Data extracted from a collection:
╭──
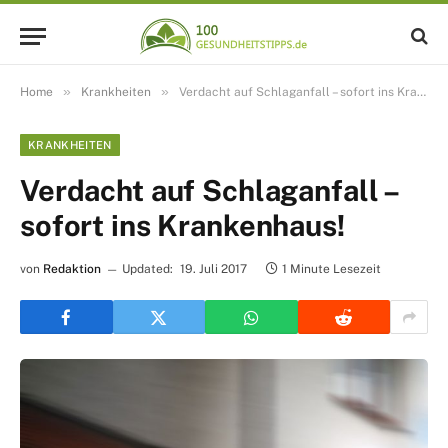
»
»
Home
Krankheiten
Verdacht auf Schlaganfall – sofort ins Krankenhaus!
KRANKHEITEN
Verdacht auf Schlaganfall –
sofort ins Krankenhaus!
von
Redaktion
Updated:
19. Juli 2017
1 Minute Lesezeit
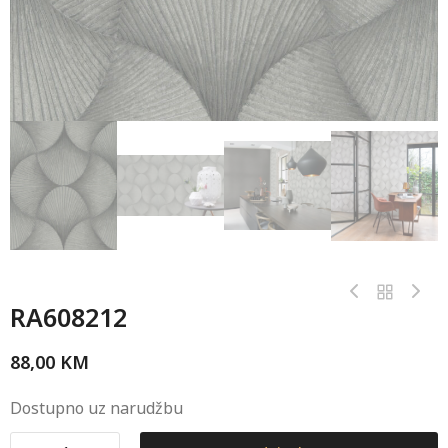
RA608212
88,00
KM
Dostupno uz narudžbu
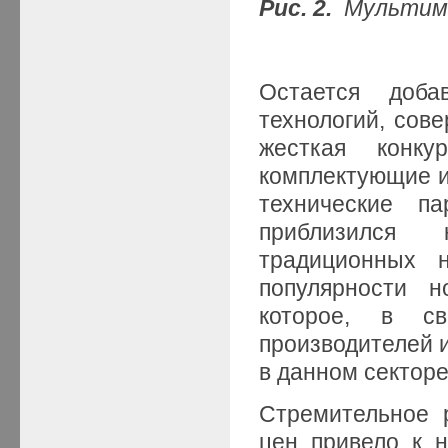
Рис. 2.
Мультиме
Остается доба
технологий, сов
жесткая конк
комплектующие и
технические п
приблизился 
традиционных н
популярности 
которое, в с
производителей 
в данном секторе
Стремительное 
цен привело к 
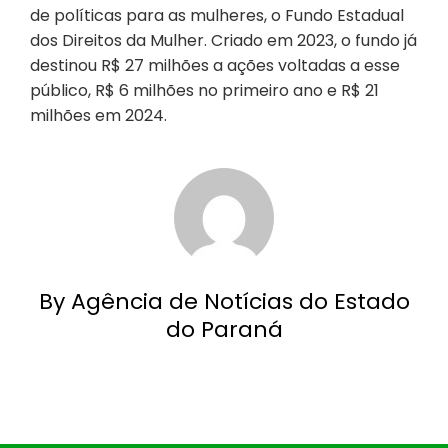
de políticas para as mulheres, o Fundo Estadual
dos Direitos da Mulher. Criado em 2023, o fundo já
destinou R$ 27 milhões a ações voltadas a esse
público, R$ 6 milhões no primeiro ano e R$ 21
milhões em 2024.
By Agência de Notícias do Estado
do Paraná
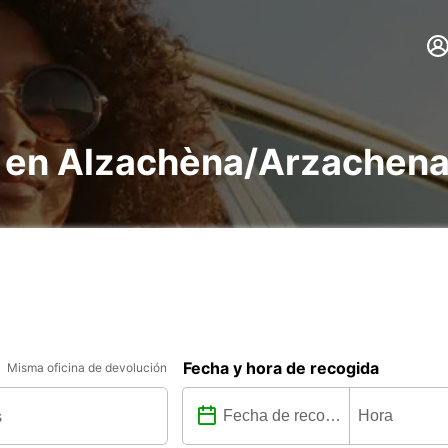
s en Alzachèna/Arzachen
Fecha y hora de recogida
Misma oficina de devolución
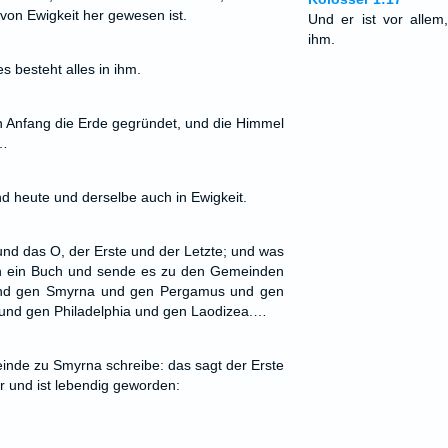
on Ewigkeit her gewesen ist.
Und er ist vor allem
ihm.
es besteht alles in ihm.
 Anfang die Erde gegründet, und die Himmel
.…
d heute und derselbe auch in Ewigkeit.
 und das O, der Erste und der Letzte; und was
 in ein Buch und sende es zu den Gemeinden
und gen Smyrna und gen Pergamus und gen
 und gen Philadelphia und gen Laodizea.…
nde zu Smyrna schreibe: das sagt der Erste
ar und ist lebendig geworden:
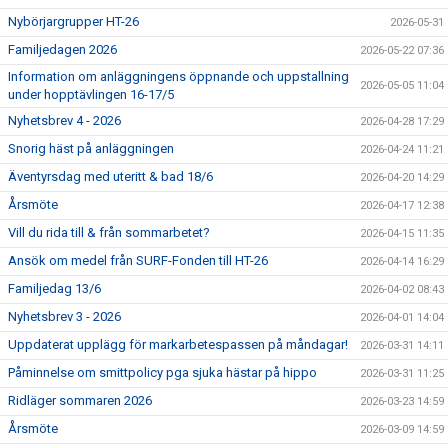
Nybörjargrupper HT-26
2026-05-31
Familjedagen 2026
2026-05-22 07:36
Information om anläggningens öppnande och uppstallning
2026-05-05 11:04
under hopptävlingen 16-17/5
Nyhetsbrev 4 - 2026
2026-04-28 17:29
Snorig häst på anläggningen
2026-04-24 11:21
Äventyrsdag med uteritt & bad 18/6
2026-04-20 14:29
Årsmöte
2026-04-17 12:38
Vill du rida till & från sommarbetet?
2026-04-15 11:35
Ansök om medel från SURF-Fonden till HT-26
2026-04-14 16:29
Familjedag 13/6
2026-04-02 08:43
Nyhetsbrev 3 - 2026
2026-04-01 14:04
Uppdaterat upplägg för markarbetespassen på måndagar!
2026-03-31 14:11
Påminnelse om smittpolicy pga sjuka hästar på hippo
2026-03-31 11:25
Ridläger sommaren 2026
2026-03-23 14:59
Årsmöte
2026-03-09 14:59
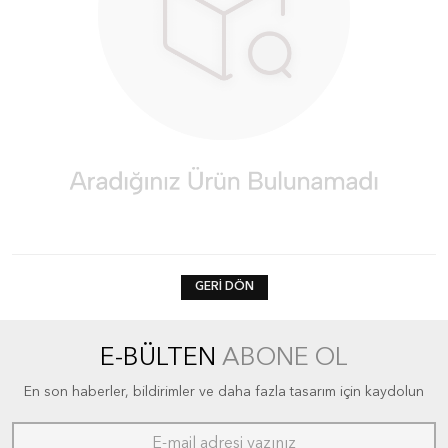
GERI DÖN
E-BÜLTEN
ABONE OL
En son haberler, bildirimler ve daha fazla tasarım için kaydolun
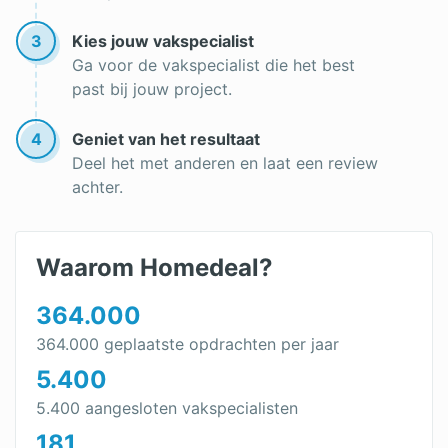
3
Kies jouw vakspecialist
Ga voor de vakspecialist die het best
past bij jouw project.
4
Geniet van het resultaat
Deel het met anderen en laat een review
achter.
Waarom Homedeal?
364.000
364.000 geplaatste opdrachten per jaar
5.400
5.400 aangesloten vakspecialisten
181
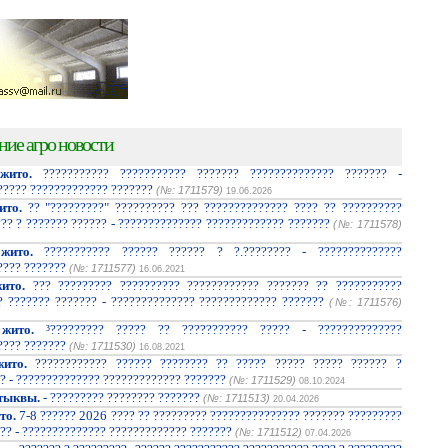
ние агро новости
жито.
??????????? ??????????? ??????? ?????????????? ??????? -
????? ????????????? ???????
(№: 1711579)
19.06.2026
ито.
?? "?????????" ?????????? ??? ?????????????? ???? ?? ??????????
??? ? ??????? ?????? - ?????????????? ????????????? ???????
(№: 1711578)
жито.
??????????? ?????? ?????? ? ?.???????? - ??????????????
???? ???????
(№: 1711577)
16.06.2021
ито.
??? ????????? ?????????? ???????????? ??????? ?? ???????????
? ??????? ??????? - ?????????????? ????????????? ???????
(№: 1711576)
жито.
³????????? ????? ?? ??????????? ????? - ??????????????
???? ???????
(№: 1711530)
16.08.2021
ито.
???????????? ?????? ???????? ?? ????? ????? ????? ?????? ?
? - ?????????????? ????????????? ???????
(№: 1711529)
08.10.2024
тыквы.
- ????????? ???????? ???????
(№: 1711513)
20.04.2026
то.
7-8 ?????? 2026 ???? ?? ????????? ??????????????? ??????? ?????????
?? - ?????????????? ????????????? ???????
(№: 1711512)
07.04.2026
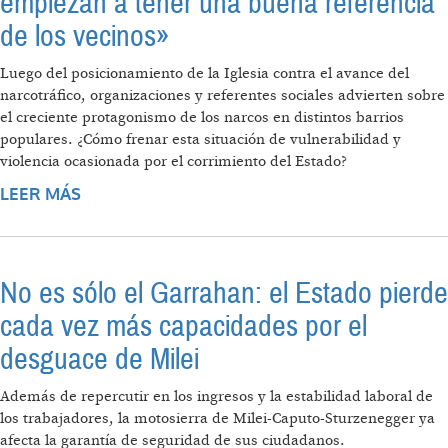
empiezan a tener una buena referencia
de los vecinos»
Luego del posicionamiento de la Iglesia contra el avance del
narcotráfico, organizaciones y referentes sociales advierten sobre
el creciente protagonismo de los narcos en distintos barrios
populares. ¿Cómo frenar esta situación de vulnerabilidad y
violencia ocasionada por el corrimiento del Estado?
LEER MÁS
SOBRE «EL ESTADO SE CORRE Y LOS
NARCOS EMPIEZAN A TENER UNA BUENA
REFERENCIA DE LOS VECINOS»
No es sólo el Garrahan: el Estado pierde
cada vez más capacidades por el
desguace de Milei
Además de repercutir en los ingresos y la estabilidad laboral de
los trabajadores, la motosierra de Milei-Caputo-Sturzenegger ya
afecta la garantía de seguridad de sus ciudadanos.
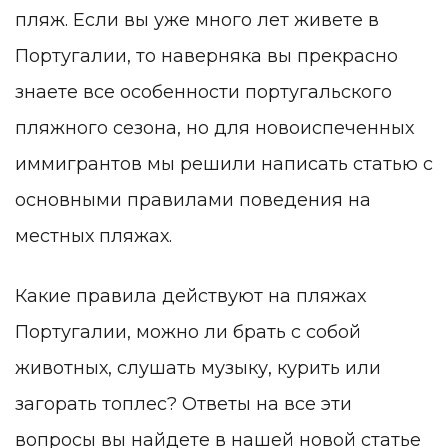
пляж. Если вы уже много лет живете в
Португалии, то наверняка вы прекрасно
знаете все особенности португальского
пляжного сезона, но для новоиспеченных
иммигрантов мы решили написать статью с
основными правилами поведения на
местных пляжах.
Какие правила действуют на пляжах
Португалии, можно ли брать с собой
животных, слушать музыку, курить или
загорать топлес? Ответы на все эти
вопросы вы найдете в нашей новой статье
╰──
- _WHAT IS BEING ASKED_:
The data above must be written out again without alteration, and the pictures in them must be excluded.

- _EXPECTED ANSWER_:
»
»
Home
Krankheiten
Verdacht auf Schlaganfall – sofort ins Krankenhaus!
KRANKHEITEN
Verdacht auf Schlaganfall –
sofort ins Krankenhaus!
von
Redaktion
Updated:
19. Juli 2017
1 Minute Lesezeit
RA608212
88,00
KM
Dostupno uz narudžbu
Рис. 2.
Мультиме
Остается доба
технологий, сов
жесткая конк
комплектующие и
технические п
приблизился 
традиционных н
популярности 
которое, в с
производителей 
в данном секторе
Стремительное 
цен привело к 
de políticas para as mulheres, o Fundo Estadual
dos Direitos da Mulher. Criado em 2023, o fundo já
destinou R$ 27 milhões a ações voltadas a esse
público, R$ 6 milhões no primeiro ano e R$ 21
milhões em 2024.
By Agência de Notícias do Estado
do Paraná
s en Alzachèna/Arzachen
Fecha y hora de recogida
Misma oficina de devolución
on Ewigkeit her gewesen ist.
Und er ist vor allem
ihm.
es besteht alles in ihm.
 Anfang die Erde gegründet, und die Himmel
.…
d heute und derselbe auch in Ewigkeit.
 und das O, der Erste und der Letzte; und was
 in ein Buch und sende es zu den Gemeinden
und gen Smyrna und gen Pergamus und gen
 und gen Philadelphia und gen Laodizea.…
nde zu Smyrna schreibe: das sagt der Erste
ar und ist lebendig geworden:
Nybörjargrupper HT-26
2026-05-31
Familjedagen 2026
2026-05-22 07:36
Information om anläggningens öppnande och uppstallning
2026-05-05 11:04
under hopptävlingen 16-17/5
Nyhetsbrev 4 - 2026
2026-04-28 17:29
Snorig häst på anläggningen
2026-04-24 11:21
Äventyrsdag med uteritt & bad 18/6
2026-04-20 14:29
Årsmöte
2026-04-17 12:38
Vill du rida till & från sommarbetet?
2026-04-15 11:35
Ansök om medel från SURF-Fonden till HT-26
2026-04-14 16:29
Familjedag 13/6
2026-04-02 08:43
Nyhetsbrev 3 - 2026
2026-04-01 14:04
Uppdaterat upplägg för markarbetespassen på måndagar!
2026-03-31 14:11
Påminnelse om smittpolicy pga sjuka hästar på hippo
2026-03-31 11:25
Ridläger sommaren 2026
2026-03-23 14:59
Årsmöte
2026-03-09 14:59
GERI DÖN
E-BÜLTEN
ABONE OL
En son haberler, bildirimler ve daha fazla tasarım için kaydolun
3
Kies jouw vakspecialist
Ga voor de vakspecialist die het best
past bij jouw project.
4
Geniet van het resultaat
Deel het met anderen en laat een review
achter.
Waarom Homedeal?
364.000
364.000 geplaatste opdrachten per jaar
5.400
5.400 aangesloten vakspecialisten
181
ние агро новости
жито.
??????????? ??????????? ??????? ?????????????? ??????? -
????? ????????????? ???????
(№: 1711579)
19.06.2026
ито.
?? "?????????" ?????????? ??? ?????????????? ???? ?? ??????????
??? ? ??????? ?????? - ?????????????? ????????????? ???????
(№: 1711578)
жито.
??????????? ?????? ?????? ? ?.???????? - ??????????????
???? ???????
(№: 1711577)
16.06.2021
ито.
??? ????????? ?????????? ???????????? ??????? ?? ???????????
? ??????? ??????? - ?????????????? ????????????? ???????
(№: 1711576)
жито.
³????????? ????? ?? ??????????? ????? - ??????????????
???? ???????
(№: 1711530)
16.08.2021
ито.
???????????? ?????? ???????? ?? ????? ????? ????? ?????? ?
? - ?????????????? ????????????? ???????
(№: 1711529)
08.10.2024
тыквы.
- ????????? ???????? ???????
(№: 1711513)
20.04.2026
то.
7-8 ?????? 2026 ???? ?? ????????? ??????????????? ??????? ?????????
?? - ?????????????? ????????????? ???????
(№: 1711512)
07.04.2026
empiezan a tener una buena referencia
de los vecinos»
Luego del posicionamiento de la Iglesia contra el avance del
narcotráfico, organizaciones y referentes sociales advierten sobre
el creciente protagonismo de los narcos en distintos barrios
populares. ¿Cómo frenar esta situación de vulnerabilidad y
violencia ocasionada por el corrimiento del Estado?
LEER MÁS
SOBRE «EL ESTADO SE CORRE Y LOS
NARCOS EMPIEZAN A TENER UNA BUENA
REFERENCIA DE LOS VECINOS»
No es sólo el Garrahan: el Estado pierde
cada vez más capacidades por el
desguace de Milei
Además de repercutir en los ingresos y la estabilidad laboral de
los trabajadores, la motosierra de Milei-Caputo-Sturzenegger ya
afecta la garantía de seguridad de sus ciudadanos.
пляж. Если вы уже много лет живете в
Португалии, то наверняка вы прекрасно
знаете все особенности португальского
пляжного сезона, но для новоиспеченных
иммигрантов мы решили написать статью с
основными правилами поведения на
местных пляжах.
Какие правила действуют на пляжах
Португалии, можно ли брать с собой
животных, слушать музыку, курить или
загорать топлес? Ответы на все эти
вопросы вы найдете в нашей новой статье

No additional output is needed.